▸ STATED PROBLEM: Return the part of the coupler story from "This reminds me" to "the method above.", word for word.

▸ EXCERPT:
This reminds me of a little story. When I first got some Atlas N scale equipment (an EMD E8 diesel) in 1967, all my cars were still Treble-O-Lectric. The E8 had Rapido couplers on it, of course, and I was in a quandry as to how to couple to the Treble-O cars. What I did at first was to bend the end of one of the Treble-O hooks so it pointed straight down and I then slipped it over the end of the Rapido coupler. It worked pretty well but I didn't want to bend all of the Treble-O hooks because, after all, it would render automatic coupling between the cars impossible. So, I ended up making a duplicate of a Treble-O loop out of plastic with a "T" on it that fit into the Rapido coupler pocket on the E8. This was a much better solution and so I reshaped the hook I had bent using the method above.

▸ ROWS:

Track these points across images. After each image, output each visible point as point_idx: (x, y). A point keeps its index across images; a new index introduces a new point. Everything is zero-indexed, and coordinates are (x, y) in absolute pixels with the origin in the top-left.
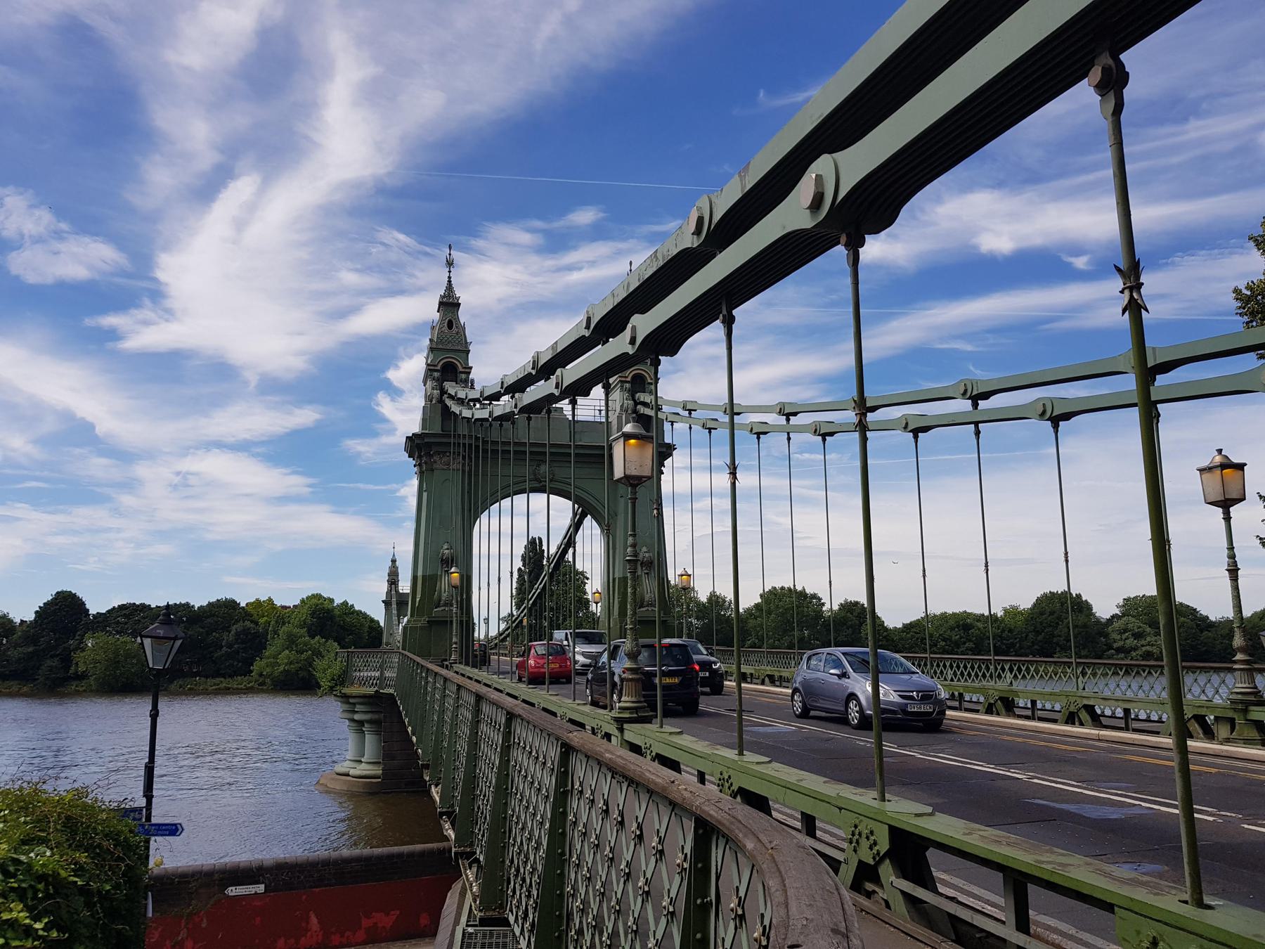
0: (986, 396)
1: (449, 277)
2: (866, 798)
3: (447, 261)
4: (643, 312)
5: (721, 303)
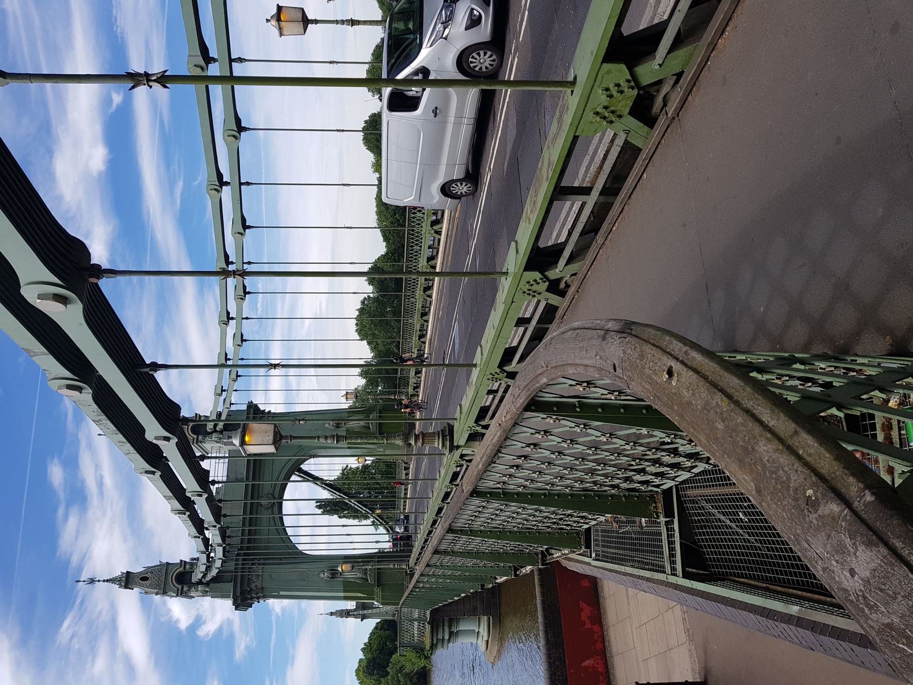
0: (220, 176)
1: (104, 581)
2: (505, 285)
3: (90, 583)
4: (144, 431)
5: (140, 372)
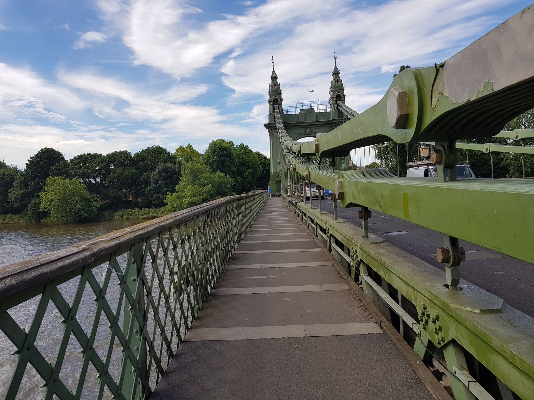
1: (273, 68)
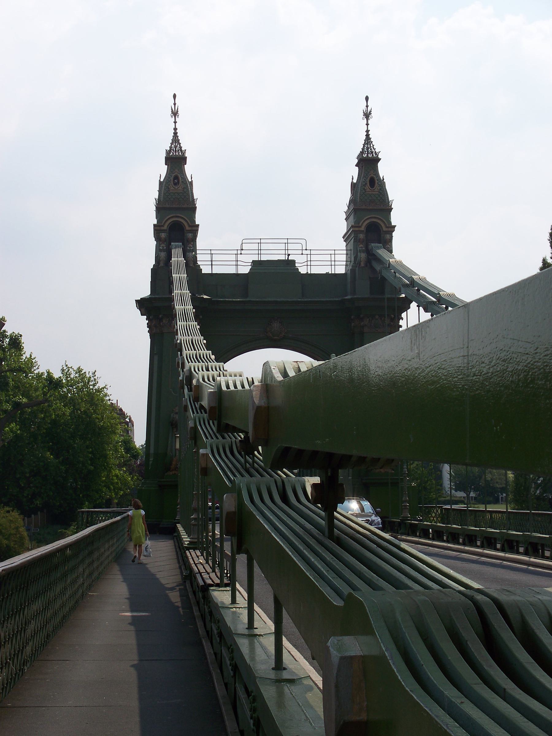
1: (175, 129)
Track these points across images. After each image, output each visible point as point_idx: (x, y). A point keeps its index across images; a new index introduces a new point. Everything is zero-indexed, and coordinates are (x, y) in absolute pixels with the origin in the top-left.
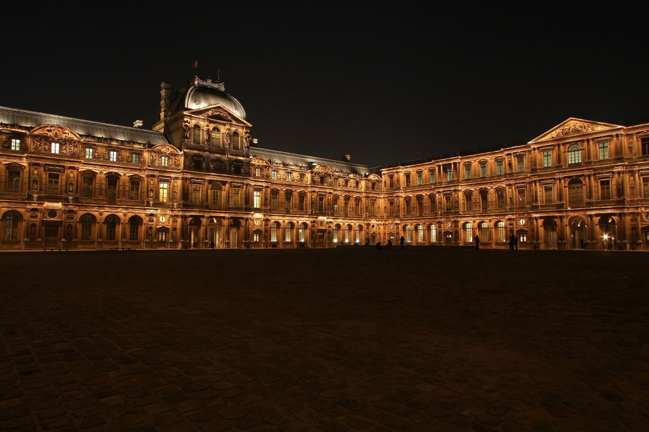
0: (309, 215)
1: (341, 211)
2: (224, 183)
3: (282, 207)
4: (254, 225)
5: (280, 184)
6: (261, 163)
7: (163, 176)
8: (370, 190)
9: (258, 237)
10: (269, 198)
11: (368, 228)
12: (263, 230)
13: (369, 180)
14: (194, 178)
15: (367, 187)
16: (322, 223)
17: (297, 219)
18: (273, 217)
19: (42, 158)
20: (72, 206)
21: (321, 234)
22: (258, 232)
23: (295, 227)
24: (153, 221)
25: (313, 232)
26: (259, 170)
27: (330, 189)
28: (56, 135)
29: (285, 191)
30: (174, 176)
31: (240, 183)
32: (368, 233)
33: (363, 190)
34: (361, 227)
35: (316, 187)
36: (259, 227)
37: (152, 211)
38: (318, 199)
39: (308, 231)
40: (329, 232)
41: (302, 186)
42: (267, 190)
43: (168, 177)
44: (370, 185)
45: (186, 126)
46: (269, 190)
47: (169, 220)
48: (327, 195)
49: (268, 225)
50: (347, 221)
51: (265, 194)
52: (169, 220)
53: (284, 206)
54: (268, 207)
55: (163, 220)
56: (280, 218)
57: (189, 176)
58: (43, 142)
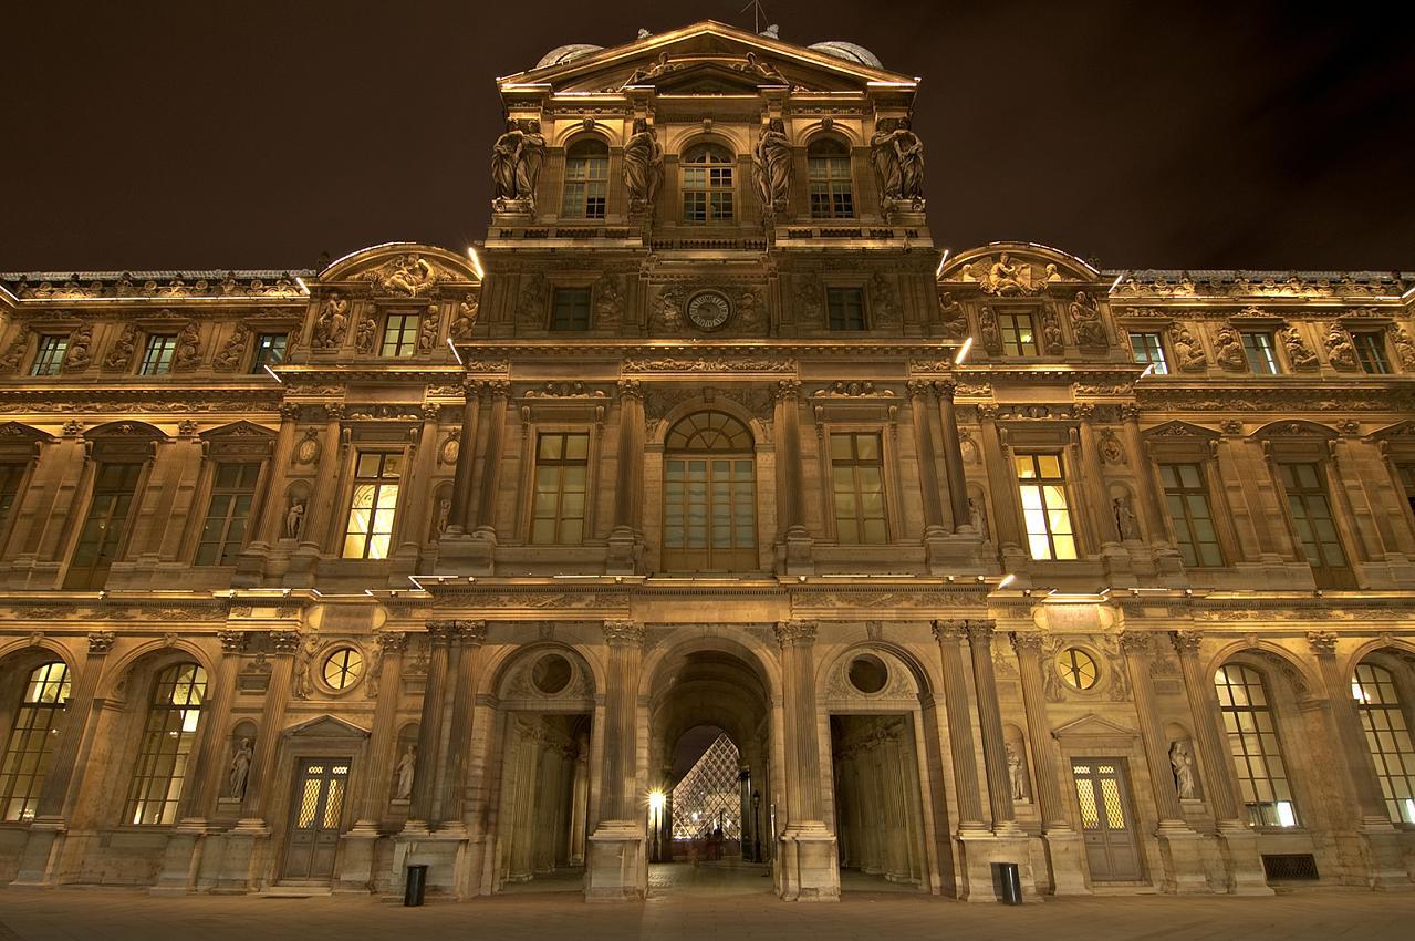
7: (377, 410)
9: (1109, 787)
43: (405, 409)
46: (1126, 433)
52: (377, 674)
56: (1279, 622)
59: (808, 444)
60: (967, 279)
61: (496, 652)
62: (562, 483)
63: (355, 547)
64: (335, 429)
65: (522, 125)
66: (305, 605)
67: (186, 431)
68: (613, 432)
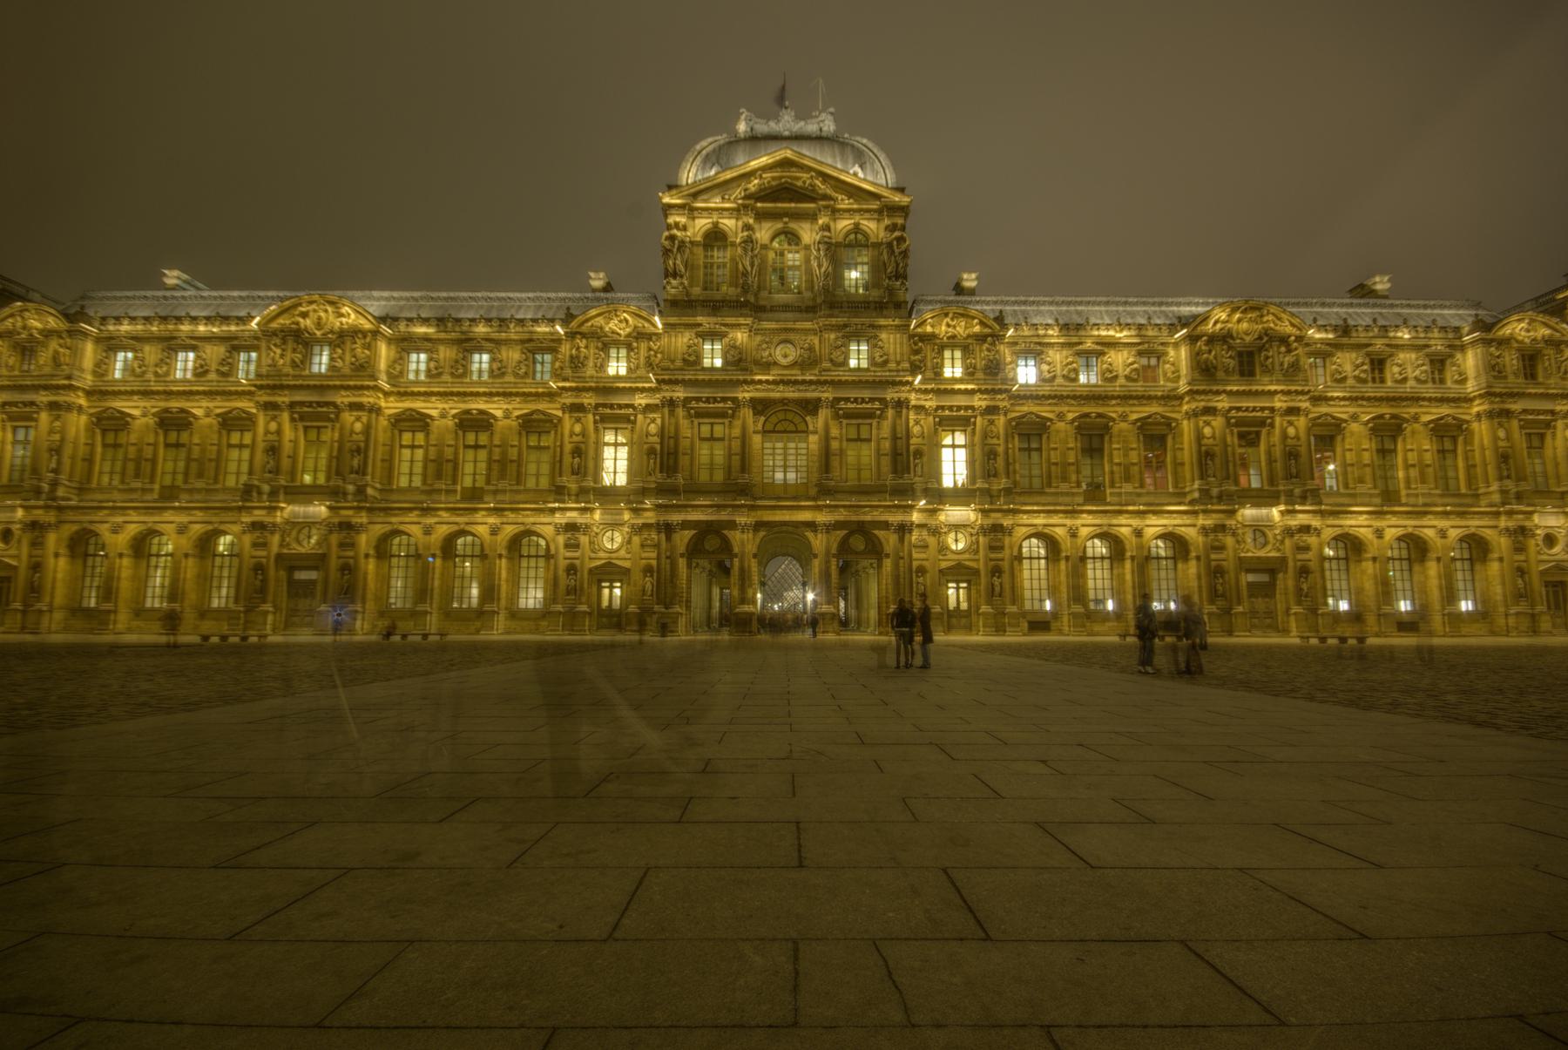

▸ TASK RESULT:
This reminds me of a little story. When I first got some Atlas N scale equipment (an EMD E8 diesel) in 1967, all my cars were still Treble-O-Lectric. The E8 had Rapido couplers on it, of course, and I was in a quandry as to how to couple to the Treble-O cars. What I did at first was to bend the end of one of the Treble-O hooks so it pointed straight down and I then slipped it over the end of the Rapido coupler. It worked pretty well but I didn't want to bend all of the Treble-O hooks because, after all, it would render automatic coupling between the cars impossible. So, I ended up making a duplicate of a Treble-O loop out of plastic with a "T" on it that fit into the Rapido coupler pocket on the E8. This was a much better solution and so I reshaped the hook I had bent using the method above.